The records underneath are to be repeated exactly, with the pictures left out.

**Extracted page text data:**
::::::::
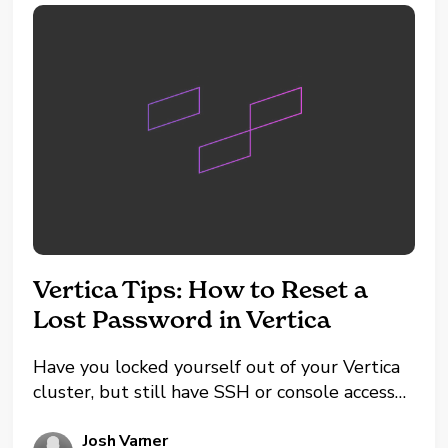
Vertica Tips: How to Reset a
Lost Password in Vertica
Have you locked yourself out of your Vertica
cluster, but still have SSH or console access
to the servers themselves? If you're using the
default authentication method (not
Josh Varner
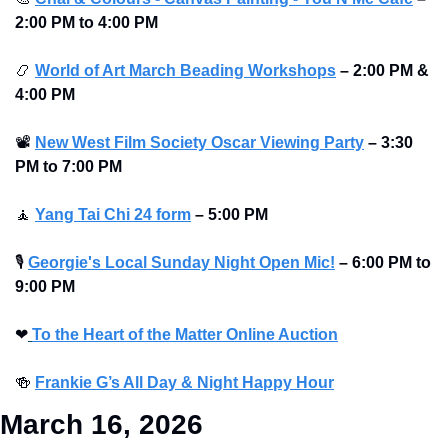
2:00 PM to 4:00 PM 
📿
World of Art March Beading Workshops
–
2:00 PM & 
4:00 PM 
📽
New West Film Society Oscar Viewing Party
–
3:30 
PM to 7:00 PM 
🧘
Yang Tai Chi 24 form
–
5:00 PM
🎙
Georgie's Local Sunday Night Open Mic!
–
6:00 PM to 
9:00 PM
❤
To the Heart of the Matter Online Auction
🍻
Frankie G’s All Day & Night Happy Hour
March 16, 2026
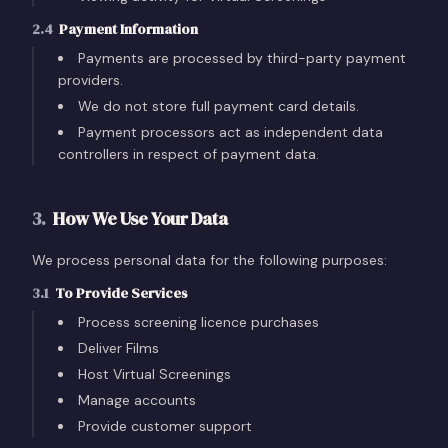
2.4
Payment Information
Payments are processed by third-party payment
providers.
We do not store full payment card details.
Payment processors act as independent data
controllers in respect of payment data.
3
.
How We Use Your Data
We process personal data for the following purposes:
3.1
To Provide Services
Process screening licence purchases
Deliver Films
Host Virtual Screenings
Manage accounts
Provide customer support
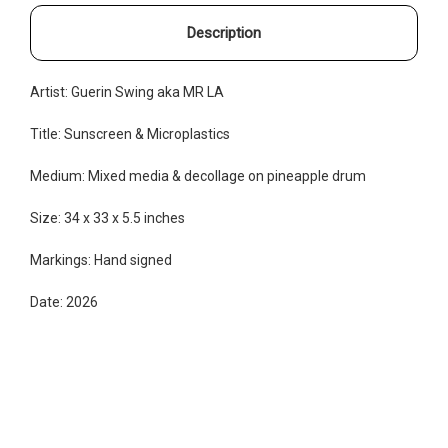
Description
Artist: Guerin Swing aka MR LA
Title: Sunscreen & Microplastics
Medium: Mixed media & decollage on pineapple drum
Size: 34 x 33 x 5.5 inches
Markings: Hand signed
Date: 2026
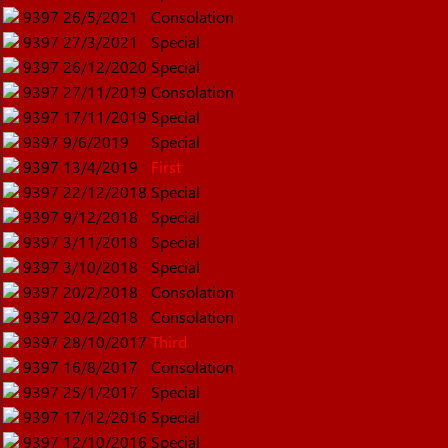
9397
26/5/2021
Consolation
9397
27/3/2021
Special
9397
26/12/2020
Special
9397
27/11/2019
Consolation
9397
17/11/2019
Special
9397
9/6/2019
Special
9397
13/4/2019
First
9397
22/12/2018
Special
9397
9/12/2018
Special
9397
3/11/2018
Special
9397
3/10/2018
Special
9397
20/2/2018
Consolation
9397
20/2/2018
Consolation
9397
28/10/2017
Third
9397
16/8/2017
Consolation
9397
25/1/2017
Special
9397
17/12/2016
Special
9397
12/10/2016
Special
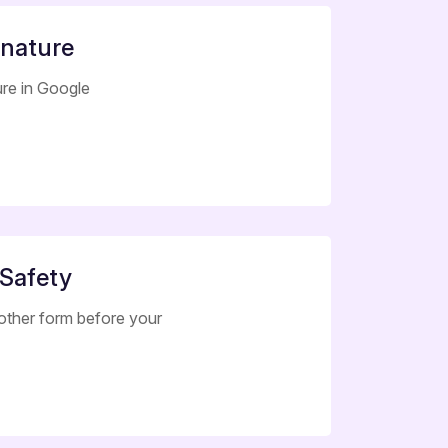
gnature
ure in Google
 Safety
other form before your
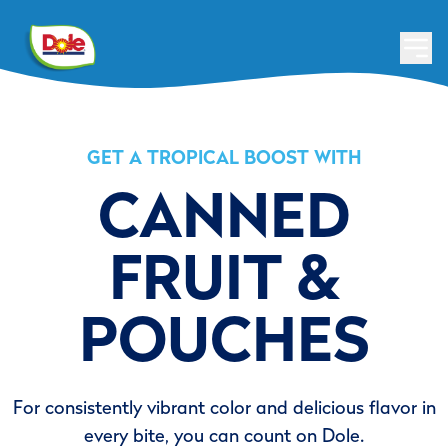
GET A TROPICAL BOOST WITH
CANNED
FRUIT &
POUCHES
For consistently vibrant color and delicious flavor in
every bite, you can count on Dole.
::::::::
**Response to the task:**
Vertica Tips: How to Reset a
Lost Password in Vertica
Have you locked yourself out of your Vertica
cluster, but still have SSH or console access
to the servers themselves? If you're using the
default authentication method (not
Josh Varner
2:00 PM to 4:00 PM 
📿
World of Art March Beading Workshops
–
2:00 PM & 
4:00 PM 
📽
New West Film Society Oscar Viewing Party
–
3:30 
PM to 7:00 PM 
🧘
Yang Tai Chi 24 form
–
5:00 PM
🎙
Georgie's Local Sunday Night Open Mic!
–
6:00 PM to 
9:00 PM
❤
To the Heart of the Matter Online Auction
🍻
Frankie G’s All Day & Night Happy Hour
March 16, 2026
2.4
Payment Information
Payments are processed by third-party payment
providers.
We do not store full payment card details.
Payment processors act as independent data
controllers in respect of payment data.
3
.
How We Use Your Data
We process personal data for the following purposes:
3.1
To Provide Services
Process screening licence purchases
Deliver Films
Host Virtual Screenings
Manage accounts
Provide customer support
Description
Artist: Guerin Swing aka MR LA
Title: Sunscreen & Microplastics
Medium: Mixed media & decollage on pineapple drum
Size: 34 x 33 x 5.5 inches
Markings: Hand signed
Date: 2026
9397
26/5/2021
Consolation
9397
27/3/2021
Special
9397
26/12/2020
Special
9397
27/11/2019
Consolation
9397
17/11/2019
Special
9397
9/6/2019
Special
9397
13/4/2019
First
9397
22/12/2018
Special
9397
9/12/2018
Special
9397
3/11/2018
Special
9397
3/10/2018
Special
9397
20/2/2018
Consolation
9397
20/2/2018
Consolation
9397
28/10/2017
Third
9397
16/8/2017
Consolation
9397
25/1/2017
Special
9397
17/12/2016
Special
9397
12/10/2016
Special
gnature
ure in Google
 Safety
other form before your
GET A TROPICAL BOOST WITH
CANNED
FRUIT &
POUCHES
For consistently vibrant color and delicious flavor in
every bite, you can count on Dole.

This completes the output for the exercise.